Funding Insanity

What if we discovered that the attendants in a mental institution were reassuring patients that the aliens they were seeing were real? That they should listen to and believe the voices in their heads? At the very least, we’d wonder why–what nefarious scheme could account for actions clearly motivated to confirm inmates’ insanity?

The Guardian has raised a very similar set of questions, but about the GOP. It reports that groups tied to Donald Trump’s chief of staff and several party mega-donors are funding GOP candidates who champion the QAnon conspiracy theory.

Republican party leaders linked to the White House helped boost the primary campaign of a QAnon supporter with a history of making racist and bigoted statements, campaign finance filings show.

Campaign finance reports show contributions to QAnon supporter Marjorie Taylor Green’s campaign from groups connected to White House chief of staff Mark Meadows and his wife, as well as the chairman of the board of the Heritage Foundation,  the attorney who represented “Covington Kid” Nicholas Sandmann (aka “the smirking kid”) in his defamation suits against the Washington Post and CNN, and multiple Republican mega-donors.

“Getting involved in a primary on behalf of an absolutely insane, conspiracy-minded, explicitly racist candidate in a seat that is reliably conservative is mind-bogglingly irresponsible,” said Tim Miller, a former spokesman for the Republican National Committee who is now political director for Republican Voters Against Trump.

For readers who may not be familiar with QAnon,  it’s a conspiracy theory rooted in age-old antisemitic tropes. Followers believe that Donald Trump is waging a secret battle against an evil cabal of Democrats, celebrities and billionaires who are engaged in pedophilia, child trafficking, and even cannibalism. The movement has repeatedly inspired vigilante violence–remember the guy who shot up the D.C. pizza. parlor?– and the FBI. has warned. that it represents a potential domestic terrorism threat.

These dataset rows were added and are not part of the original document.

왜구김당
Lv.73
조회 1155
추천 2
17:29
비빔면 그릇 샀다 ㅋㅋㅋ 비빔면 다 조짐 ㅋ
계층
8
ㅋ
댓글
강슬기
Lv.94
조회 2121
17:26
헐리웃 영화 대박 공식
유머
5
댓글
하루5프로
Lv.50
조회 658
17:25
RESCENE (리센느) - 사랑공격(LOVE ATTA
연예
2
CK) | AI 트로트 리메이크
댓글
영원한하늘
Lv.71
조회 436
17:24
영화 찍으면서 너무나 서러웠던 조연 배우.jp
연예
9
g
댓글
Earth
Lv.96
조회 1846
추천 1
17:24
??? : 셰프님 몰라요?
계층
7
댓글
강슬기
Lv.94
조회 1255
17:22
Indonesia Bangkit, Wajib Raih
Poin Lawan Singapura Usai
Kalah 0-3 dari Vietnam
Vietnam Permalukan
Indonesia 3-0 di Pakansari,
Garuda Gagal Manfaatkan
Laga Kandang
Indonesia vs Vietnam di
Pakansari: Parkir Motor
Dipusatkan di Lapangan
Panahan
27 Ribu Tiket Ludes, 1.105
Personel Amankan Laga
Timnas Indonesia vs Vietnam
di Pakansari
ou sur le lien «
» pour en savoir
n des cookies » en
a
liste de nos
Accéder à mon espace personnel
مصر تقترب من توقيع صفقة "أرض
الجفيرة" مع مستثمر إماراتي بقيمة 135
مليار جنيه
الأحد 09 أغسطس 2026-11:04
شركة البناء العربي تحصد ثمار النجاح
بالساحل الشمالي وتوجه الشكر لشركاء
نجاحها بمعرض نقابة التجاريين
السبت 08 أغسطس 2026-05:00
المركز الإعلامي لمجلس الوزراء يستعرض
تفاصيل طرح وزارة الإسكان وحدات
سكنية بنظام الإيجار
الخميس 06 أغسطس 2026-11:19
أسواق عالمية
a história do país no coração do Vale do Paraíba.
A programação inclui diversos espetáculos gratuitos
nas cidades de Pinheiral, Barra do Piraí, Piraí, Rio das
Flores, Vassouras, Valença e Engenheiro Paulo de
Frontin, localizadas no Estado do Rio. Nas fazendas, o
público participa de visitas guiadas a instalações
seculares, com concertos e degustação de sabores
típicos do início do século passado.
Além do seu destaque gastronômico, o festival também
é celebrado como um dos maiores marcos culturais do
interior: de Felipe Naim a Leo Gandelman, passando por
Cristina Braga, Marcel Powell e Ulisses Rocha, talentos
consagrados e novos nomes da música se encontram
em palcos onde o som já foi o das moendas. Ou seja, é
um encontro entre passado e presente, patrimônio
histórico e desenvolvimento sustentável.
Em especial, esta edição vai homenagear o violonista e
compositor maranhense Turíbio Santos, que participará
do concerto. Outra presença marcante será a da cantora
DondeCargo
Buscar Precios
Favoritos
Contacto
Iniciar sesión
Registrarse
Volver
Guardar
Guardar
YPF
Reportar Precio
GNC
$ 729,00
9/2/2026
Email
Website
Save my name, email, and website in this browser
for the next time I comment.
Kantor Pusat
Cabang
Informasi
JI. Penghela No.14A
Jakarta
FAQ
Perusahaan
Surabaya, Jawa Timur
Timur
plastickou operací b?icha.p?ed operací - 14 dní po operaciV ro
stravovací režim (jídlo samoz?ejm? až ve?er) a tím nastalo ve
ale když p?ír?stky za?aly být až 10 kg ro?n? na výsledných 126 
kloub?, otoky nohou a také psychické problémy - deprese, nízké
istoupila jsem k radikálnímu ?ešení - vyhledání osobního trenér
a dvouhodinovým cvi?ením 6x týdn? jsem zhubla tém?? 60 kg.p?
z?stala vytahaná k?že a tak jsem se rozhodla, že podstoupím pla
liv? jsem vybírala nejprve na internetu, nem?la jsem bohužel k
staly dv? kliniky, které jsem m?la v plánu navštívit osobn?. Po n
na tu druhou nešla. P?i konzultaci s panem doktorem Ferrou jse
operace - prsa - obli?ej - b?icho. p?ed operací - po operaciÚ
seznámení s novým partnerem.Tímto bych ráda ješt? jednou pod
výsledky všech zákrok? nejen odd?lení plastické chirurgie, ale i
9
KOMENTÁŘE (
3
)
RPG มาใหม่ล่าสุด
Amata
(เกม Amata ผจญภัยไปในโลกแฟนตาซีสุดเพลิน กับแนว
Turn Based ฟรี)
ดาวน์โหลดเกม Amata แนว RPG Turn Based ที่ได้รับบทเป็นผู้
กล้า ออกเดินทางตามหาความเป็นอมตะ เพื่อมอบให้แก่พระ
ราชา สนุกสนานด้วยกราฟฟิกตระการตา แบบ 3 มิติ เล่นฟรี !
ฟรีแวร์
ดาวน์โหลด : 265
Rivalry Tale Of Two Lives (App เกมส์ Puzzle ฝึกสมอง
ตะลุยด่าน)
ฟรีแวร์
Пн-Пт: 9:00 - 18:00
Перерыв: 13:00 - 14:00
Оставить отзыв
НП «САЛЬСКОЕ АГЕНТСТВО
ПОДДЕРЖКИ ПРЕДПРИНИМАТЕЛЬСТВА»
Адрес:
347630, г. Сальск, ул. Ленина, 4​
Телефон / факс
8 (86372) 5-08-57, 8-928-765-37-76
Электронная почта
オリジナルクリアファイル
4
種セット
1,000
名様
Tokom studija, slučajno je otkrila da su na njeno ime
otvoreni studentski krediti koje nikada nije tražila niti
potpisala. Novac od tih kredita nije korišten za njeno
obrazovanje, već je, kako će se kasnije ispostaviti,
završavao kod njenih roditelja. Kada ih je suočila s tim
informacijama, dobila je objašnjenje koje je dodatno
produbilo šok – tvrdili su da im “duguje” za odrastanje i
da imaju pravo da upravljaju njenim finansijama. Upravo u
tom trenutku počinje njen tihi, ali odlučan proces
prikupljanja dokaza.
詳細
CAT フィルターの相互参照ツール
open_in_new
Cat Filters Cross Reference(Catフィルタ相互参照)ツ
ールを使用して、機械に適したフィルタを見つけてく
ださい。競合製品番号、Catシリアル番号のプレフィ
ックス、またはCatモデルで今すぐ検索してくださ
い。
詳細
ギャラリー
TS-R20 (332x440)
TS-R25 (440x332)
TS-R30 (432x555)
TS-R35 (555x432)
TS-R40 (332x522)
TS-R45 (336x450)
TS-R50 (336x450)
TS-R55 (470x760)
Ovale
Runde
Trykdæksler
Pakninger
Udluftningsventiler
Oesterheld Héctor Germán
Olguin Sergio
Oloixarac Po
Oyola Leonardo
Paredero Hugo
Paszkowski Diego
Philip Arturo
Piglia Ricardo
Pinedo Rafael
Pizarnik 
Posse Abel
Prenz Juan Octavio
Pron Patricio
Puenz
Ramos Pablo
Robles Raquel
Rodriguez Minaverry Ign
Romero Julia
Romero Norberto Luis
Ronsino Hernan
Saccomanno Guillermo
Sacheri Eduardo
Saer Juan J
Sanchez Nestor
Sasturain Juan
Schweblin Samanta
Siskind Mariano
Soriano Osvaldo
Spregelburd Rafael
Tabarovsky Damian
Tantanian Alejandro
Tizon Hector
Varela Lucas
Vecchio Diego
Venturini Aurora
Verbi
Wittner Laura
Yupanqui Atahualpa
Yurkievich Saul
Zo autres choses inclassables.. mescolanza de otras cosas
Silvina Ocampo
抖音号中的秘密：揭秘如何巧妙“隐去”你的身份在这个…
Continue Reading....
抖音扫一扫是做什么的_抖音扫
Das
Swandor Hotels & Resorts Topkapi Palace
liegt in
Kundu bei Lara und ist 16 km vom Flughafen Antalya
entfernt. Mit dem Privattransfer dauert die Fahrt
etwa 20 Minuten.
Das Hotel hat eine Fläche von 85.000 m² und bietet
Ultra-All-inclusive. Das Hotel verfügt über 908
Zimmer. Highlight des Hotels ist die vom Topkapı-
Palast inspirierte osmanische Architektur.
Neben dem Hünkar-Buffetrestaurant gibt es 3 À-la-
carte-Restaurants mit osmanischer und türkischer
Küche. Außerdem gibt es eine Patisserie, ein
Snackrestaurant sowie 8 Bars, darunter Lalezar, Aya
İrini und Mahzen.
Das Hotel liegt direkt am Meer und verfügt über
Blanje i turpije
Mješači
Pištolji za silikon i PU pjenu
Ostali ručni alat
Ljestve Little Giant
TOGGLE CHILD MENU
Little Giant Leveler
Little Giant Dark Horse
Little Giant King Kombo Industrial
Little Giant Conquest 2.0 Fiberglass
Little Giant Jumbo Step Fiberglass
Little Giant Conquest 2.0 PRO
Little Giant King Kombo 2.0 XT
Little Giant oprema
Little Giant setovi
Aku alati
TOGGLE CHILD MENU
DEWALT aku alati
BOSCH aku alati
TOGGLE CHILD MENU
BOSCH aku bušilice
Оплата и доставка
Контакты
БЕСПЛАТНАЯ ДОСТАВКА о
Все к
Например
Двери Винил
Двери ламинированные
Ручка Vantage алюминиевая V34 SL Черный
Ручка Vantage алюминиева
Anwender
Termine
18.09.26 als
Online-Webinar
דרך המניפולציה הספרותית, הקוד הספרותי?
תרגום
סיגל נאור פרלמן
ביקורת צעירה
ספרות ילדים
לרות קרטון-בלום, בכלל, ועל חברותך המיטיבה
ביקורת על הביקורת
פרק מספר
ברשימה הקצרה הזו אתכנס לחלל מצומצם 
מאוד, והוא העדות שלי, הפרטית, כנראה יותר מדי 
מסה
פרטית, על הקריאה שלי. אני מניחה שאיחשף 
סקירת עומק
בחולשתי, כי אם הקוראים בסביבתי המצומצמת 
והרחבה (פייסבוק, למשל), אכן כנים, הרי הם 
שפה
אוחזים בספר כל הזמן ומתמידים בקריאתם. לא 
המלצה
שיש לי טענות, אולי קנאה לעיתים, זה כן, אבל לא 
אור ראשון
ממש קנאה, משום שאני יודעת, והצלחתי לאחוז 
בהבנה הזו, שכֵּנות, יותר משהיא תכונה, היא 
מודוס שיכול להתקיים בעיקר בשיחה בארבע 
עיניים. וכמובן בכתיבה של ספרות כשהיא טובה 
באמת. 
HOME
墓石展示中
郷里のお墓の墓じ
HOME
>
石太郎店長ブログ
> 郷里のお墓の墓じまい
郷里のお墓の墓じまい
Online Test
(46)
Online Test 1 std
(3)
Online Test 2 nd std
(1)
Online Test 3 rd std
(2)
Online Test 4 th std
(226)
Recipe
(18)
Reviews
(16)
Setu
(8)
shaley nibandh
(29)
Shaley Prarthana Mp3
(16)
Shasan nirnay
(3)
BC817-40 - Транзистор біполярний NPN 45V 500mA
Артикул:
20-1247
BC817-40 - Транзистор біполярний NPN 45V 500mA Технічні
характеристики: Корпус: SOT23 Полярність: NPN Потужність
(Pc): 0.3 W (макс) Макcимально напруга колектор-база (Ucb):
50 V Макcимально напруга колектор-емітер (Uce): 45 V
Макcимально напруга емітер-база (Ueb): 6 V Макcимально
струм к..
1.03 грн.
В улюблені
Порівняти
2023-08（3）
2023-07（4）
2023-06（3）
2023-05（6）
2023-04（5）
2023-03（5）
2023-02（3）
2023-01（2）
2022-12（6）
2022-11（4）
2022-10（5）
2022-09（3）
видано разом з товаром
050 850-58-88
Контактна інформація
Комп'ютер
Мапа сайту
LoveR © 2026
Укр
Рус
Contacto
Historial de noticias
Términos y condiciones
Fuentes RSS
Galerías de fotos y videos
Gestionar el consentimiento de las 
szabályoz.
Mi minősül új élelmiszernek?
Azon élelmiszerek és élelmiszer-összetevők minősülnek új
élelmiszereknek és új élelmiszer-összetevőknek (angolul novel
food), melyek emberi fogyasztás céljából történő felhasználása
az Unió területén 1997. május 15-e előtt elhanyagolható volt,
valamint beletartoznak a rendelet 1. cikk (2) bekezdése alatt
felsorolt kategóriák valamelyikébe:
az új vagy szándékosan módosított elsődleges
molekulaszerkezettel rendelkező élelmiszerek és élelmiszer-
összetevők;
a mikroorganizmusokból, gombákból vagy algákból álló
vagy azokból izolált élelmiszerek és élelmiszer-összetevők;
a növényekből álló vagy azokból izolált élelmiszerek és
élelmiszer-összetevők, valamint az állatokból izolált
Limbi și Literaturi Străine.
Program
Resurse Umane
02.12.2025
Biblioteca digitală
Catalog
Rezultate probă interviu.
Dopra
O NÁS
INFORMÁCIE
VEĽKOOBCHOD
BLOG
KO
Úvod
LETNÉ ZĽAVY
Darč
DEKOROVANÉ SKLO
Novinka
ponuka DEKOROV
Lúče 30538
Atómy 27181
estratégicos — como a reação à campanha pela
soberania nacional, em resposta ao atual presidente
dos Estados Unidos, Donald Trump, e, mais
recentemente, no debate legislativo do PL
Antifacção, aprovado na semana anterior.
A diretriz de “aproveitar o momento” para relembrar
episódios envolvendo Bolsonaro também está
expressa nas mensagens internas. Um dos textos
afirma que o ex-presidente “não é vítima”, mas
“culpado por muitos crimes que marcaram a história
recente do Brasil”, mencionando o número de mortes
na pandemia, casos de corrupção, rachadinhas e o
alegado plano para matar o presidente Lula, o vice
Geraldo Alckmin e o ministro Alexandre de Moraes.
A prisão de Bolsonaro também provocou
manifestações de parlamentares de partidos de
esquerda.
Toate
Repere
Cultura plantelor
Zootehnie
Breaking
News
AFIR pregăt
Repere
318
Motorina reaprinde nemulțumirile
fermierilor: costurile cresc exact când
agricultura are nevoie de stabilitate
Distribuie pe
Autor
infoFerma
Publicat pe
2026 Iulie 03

A few high-profile Republican leaders spoke out against Greene after Politico unearthed and published videos of her  making racist and. anti-Semitic statements, and the Koch Industries Pac requested a refund of an earlier donation. But her campaign continued to be backed by  other major Republican donors and influential political leaders. The Guardian report lists a number of them, including a  Pac run by Representative Jim Jordan, who has been dogged for years by allegations that he knew and did nothing to stop sexual abuse of student athletes at Ohio State University when he worked there in the 1980s and 90s.

Greene received $2,800 from John W Childs, the former chairman of JW Childs Associates who stepped down after being charged with misdemeanor solicitation in an investigation related to the suspected human trafficking sting that led to the arrest of New England Patriots owner Robert Kraft. Childs denied the charge at the time and said he had retained a lawyer. Kraft pleaded not guilty to two misdemeanor solicitation charges.

QAnon is reminiscent of other fringe movements in the Republican Party–the John Birch Society comes to mind. (Remember when the Birchers accused President Eisenhower of being a conscious Communist agent?)

The. other morning,  Mike Pence was on CBS This Morning,  and was asked about QAnon.  He pretended to know nothing about it. Meadows has also professed ignorance of it. Those denials ring very hollow, leaving us with two possibilities: (1) having engaged in pedophilia and/or trafficking themselves, Greene supporters from the Trump cult  (aka “projection-is-us”) actually believe in QAnon, or (2) they don’t believe  in QAnon,  but do believe that encouraging the racism, anti-Semitism, anti-Muslim bigotry that is at its core will help them win the election.

Either way, it’s a sad–and revealing– commentary on a once-respectable political party.